Germany's Troubled Trajectory with Mass Surveillance and the European Search for Safeguards
The landscape of digital communications and the evolution of surveillance technology is developing at unprecedented speed. As governments and industry actors debate new joint ventures to harness the potential of artificial intelligence in contexts of 5G and facial and biometric recognition systems and as cloud computing becomes ever more prevalent, so do the volume, variety and velocity of available data for government surveillance. These processes accelerate exponentially – not just in China but also in our democracies.
Governments serving open societies face immense challenges in coping with these new developments. For example, they need to engage much more in international cooperation as many threats, as well as supply chains for critical technology components, are transnational in nature. This may not be an easy transition for governments who still consider intelligence as the last bastion of national sovereignty. Given the enormous troves of data at their disposal, information overload remains a security risk, too.
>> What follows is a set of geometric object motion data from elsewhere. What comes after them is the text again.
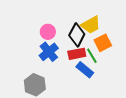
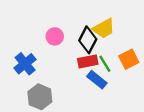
orange square: (103, 43) -> (129, 59), moved
blue cross: (49, 52) -> (25, 64), moved

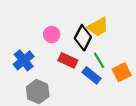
orange square: (129, 59) -> (122, 72), moved
red rectangle: (88, 61) -> (68, 60), moved, turned 36

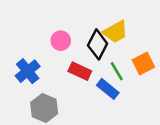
orange square: (122, 72) -> (143, 64), moved

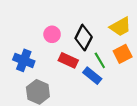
yellow trapezoid: (115, 32) -> (120, 27), moved
blue cross: (28, 71) -> (24, 60), turned -30

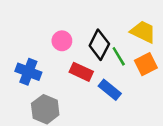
yellow trapezoid: (120, 27) -> (143, 32), turned -125
green line: (100, 60) -> (119, 56), moved

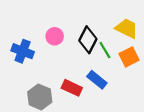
blue cross: (28, 72) -> (23, 51), moved
red rectangle: (81, 72) -> (72, 88), moved

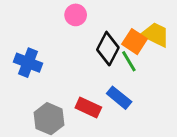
pink circle: (55, 36) -> (76, 15), moved
orange square: (129, 57) -> (135, 42), moved, turned -30

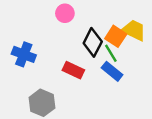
blue rectangle: (119, 98) -> (112, 71), moved
red rectangle: (88, 107) -> (73, 70), moved

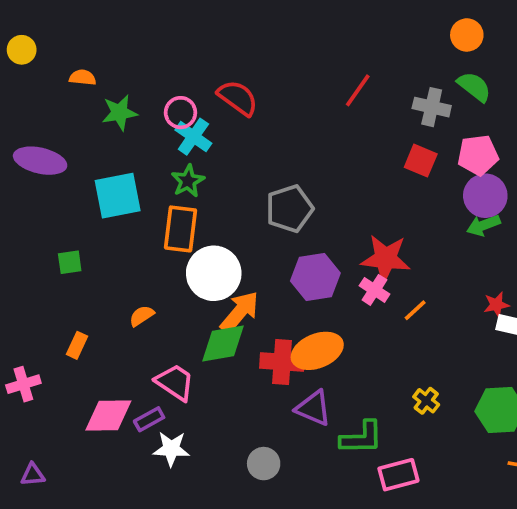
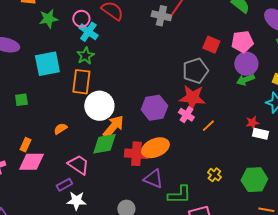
gray cross: (432, 107) -> (161, 16), moved
gray pentagon: (289, 209) -> (195, 71), moved
pink diamond: (108, 416) -> (31, 162), moved

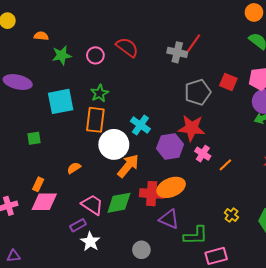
cyan cross: (88, 32) -> (140, 125), moved
gray pentagon: (195, 71) -> (198, 92), moved
red star: (192, 98) -> (192, 128), moved
green diamond: (104, 144) -> (119, 203), moved
white star: (76, 201) -> (90, 242), turned 30

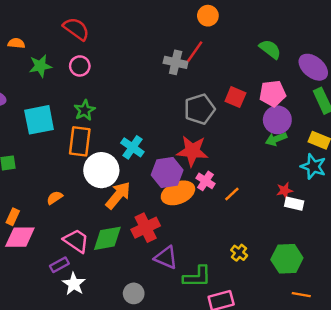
orange circle: (254, 12) -> (208, 16), moved
red semicircle: (127, 47) -> (76, 29), moved
orange ellipse: (171, 187) -> (178, 193), moved
red cross: (152, 194) -> (146, 228), turned -30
Yet, one must not overlook an equally severe and arguably even more pressing risk for our democracies, namely the erosion of fundamental rights and civil liberties. When the widespread acceleration in surveillance activity is not matched by a genuine evolution of adequate checks and balances, this can have far worse effects for the social fabric of our societies than the threats the surveillance is meant to address.
Current investments in advanced surveillance capabilities are driven by new technological possibilities. Yet, modern surveillance techniques struggle immensely to build human rights, democratic governance and ethics into their source code. In order to avoid dystopian realities, the legal frameworks and the oversight toolkit urgently need to catch-up and investment in AI and supervisory technology for oversight are overdue.
As this case study on Germany's recent troubled history with mass surveillance in the context of foreign intelligence collection shows, this is far easier to proclaim than to implement. It takes enormous strength by a persistent civil society and an independent judiciary to create positive change. While, obviously, there can be legitimate government interests in surveillance, the executive branch in Germany exploited accountability gaps and resisted effective democratic control for far too long. Now, in late 2020 the German parliament has a unique chance to adopt intelligence legislation that meets the long list of safeguards required not just by the German Constitutional Court but also by similar jurisprudence from the European Court of Justice. This process will be interesting to watch from abroad, too. This is because the question of how personal data can and will be protected against disproportionate interference by the state will remain a decisive question not just in transatlantic and EU-UK data transfers but also for democracies in general.